EXERCISE INSTRUCTIONS -> Write out, word for word, the part of the listing below that opens with the line containing "20. DAMAGE TO OR DESTRUCTION OF IMPROVEMENTS" and closes with the line containing "If the building on", keeping both of those lines and adding no others.

DATA PROVIDED ->
========
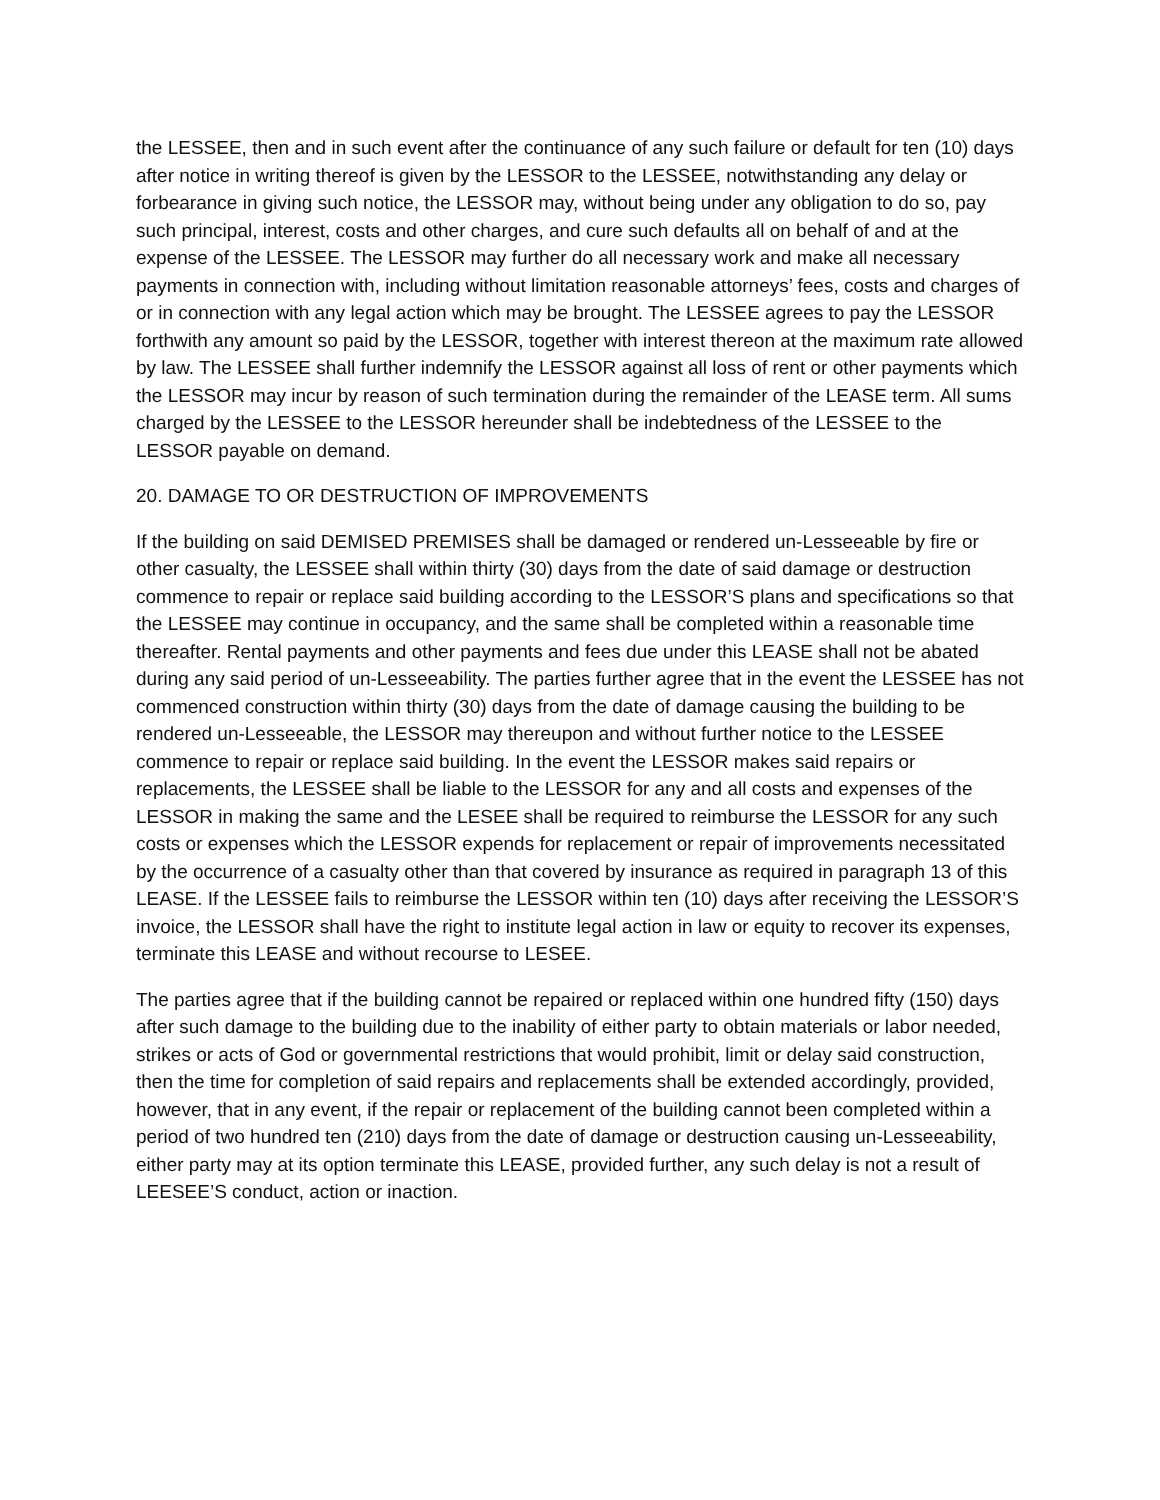the LESSEE, then and in such event after the continuance of any such failure or default for ten (10) days after notice in writing thereof is given by the LESSOR to the LESSEE, notwithstanding any delay or forbearance in giving such notice, the LESSOR may, without being under any obligation to do so, pay such principal, interest, costs and other charges, and cure such defaults all on behalf of and at the expense of the LESSEE. The LESSOR may further do all necessary work and make all necessary payments in connection with, including without limitation reasonable attorneys’ fees, costs and charges of or in connection with any legal action which may be brought. The LESSEE agrees to pay the LESSOR forthwith any amount so paid by the LESSOR, together with interest thereon at the maximum rate allowed by law. The LESSEE shall further indemnify the LESSOR against all loss of rent or other payments which the LESSOR may incur by reason of such termination during the remainder of the LEASE term. All sums charged by the LESSEE to the LESSOR hereunder shall be indebtedness of the LESSEE to the LESSOR payable on demand.
20. DAMAGE TO OR DESTRUCTION OF IMPROVEMENTS
If the building on said DEMISED PREMISES shall be damaged or rendered un-Lesseeable by fire or other casualty, the LESSEE shall within thirty (30) days from the date of said damage or destruction commence to repair or replace said building according to the LESSOR’S plans and specifications so that the LESSEE may continue in occupancy, and the same shall be completed within a reasonable time thereafter. Rental payments and other payments and fees due under this LEASE shall not be abated during any said period of un-Lesseeability. The parties further agree that in the event the LESSEE has not commenced construction within thirty (30) days from the date of damage causing the building to be rendered un-Lesseeable, the LESSOR may thereupon and without further notice to the LESSEE commence to repair or replace said building. In the event the LESSOR makes said repairs or replacements, the LESSEE shall be liable to the LESSOR for any and all costs and expenses of the LESSOR in making the same and the LESEE shall be required to reimburse the LESSOR for any such costs or expenses which the LESSOR expends for replacement or repair of improvements necessitated by the occurrence of a casualty other than that covered by insurance as required in paragraph 13 of this LEASE. If the LESSEE fails to reimburse the LESSOR within ten (10) days after receiving the LESSOR’S invoice, the LESSOR shall have the right to institute legal action in law or equity to recover its expenses, terminate this LEASE and without recourse to LESEE.
The parties agree that if the building cannot be repaired or replaced within one hundred fifty (150) days after such damage to the building due to the inability of either party to obtain materials or labor needed, strikes or acts of God or governmental restrictions that would prohibit, limit or delay said construction, then the time for completion of said repairs and replacements shall be extended accordingly, provided, however, that in any event, if the repair or replacement of the building cannot been completed within a period of two hundred ten (210) days from the date of damage or destruction causing un-Lesseeability, either party may at its option terminate this LEASE, provided further, any such delay is not a result of LEESEE’S conduct, action or inaction.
========
TASK RESPONSE ->
20. DAMAGE TO OR DESTRUCTION OF IMPROVEMENTS
If the building on said DEMISED PREMISES shall be damaged or rendered un-Lesseeable by fire or other casualty, the LESSEE shall within thirty (30) days from the date of said damage or destruction commence to repair or replace said building according to the LESSOR’S plans and specifications so that the LESSEE may continue in occupancy, and the same shall be completed within a reasonable time thereafter. Rental payments and other payments and fees due under this LEASE shall not be abated during any said period of un-Lesseeability. The parties further agree that in the event the LESSEE has not commenced construction within thirty (30) days from the date of damage causing the building to be rendered un-Lesseeable, the LESSOR may thereupon and without further notice to the LESSEE commence to repair or replace said building. In the event the LESSOR makes said repairs or replacements, the LESSEE shall be liable to the LESSOR for any and all costs and expenses of the LESSOR in making the same and the LESEE shall be required to reimburse the LESSOR for any such costs or expenses which the LESSOR expends for replacement or repair of improvements necessitated by the occurrence of a casualty other than that covered by insurance as required in paragraph 13 of this LEASE. If the LESSEE fails to reimburse the LESSOR within ten (10) days after receiving the LESSOR’S invoice, the LESSOR shall have the right to institute legal action in law or equity to recover its expenses, terminate this LEASE and without recourse to LESEE.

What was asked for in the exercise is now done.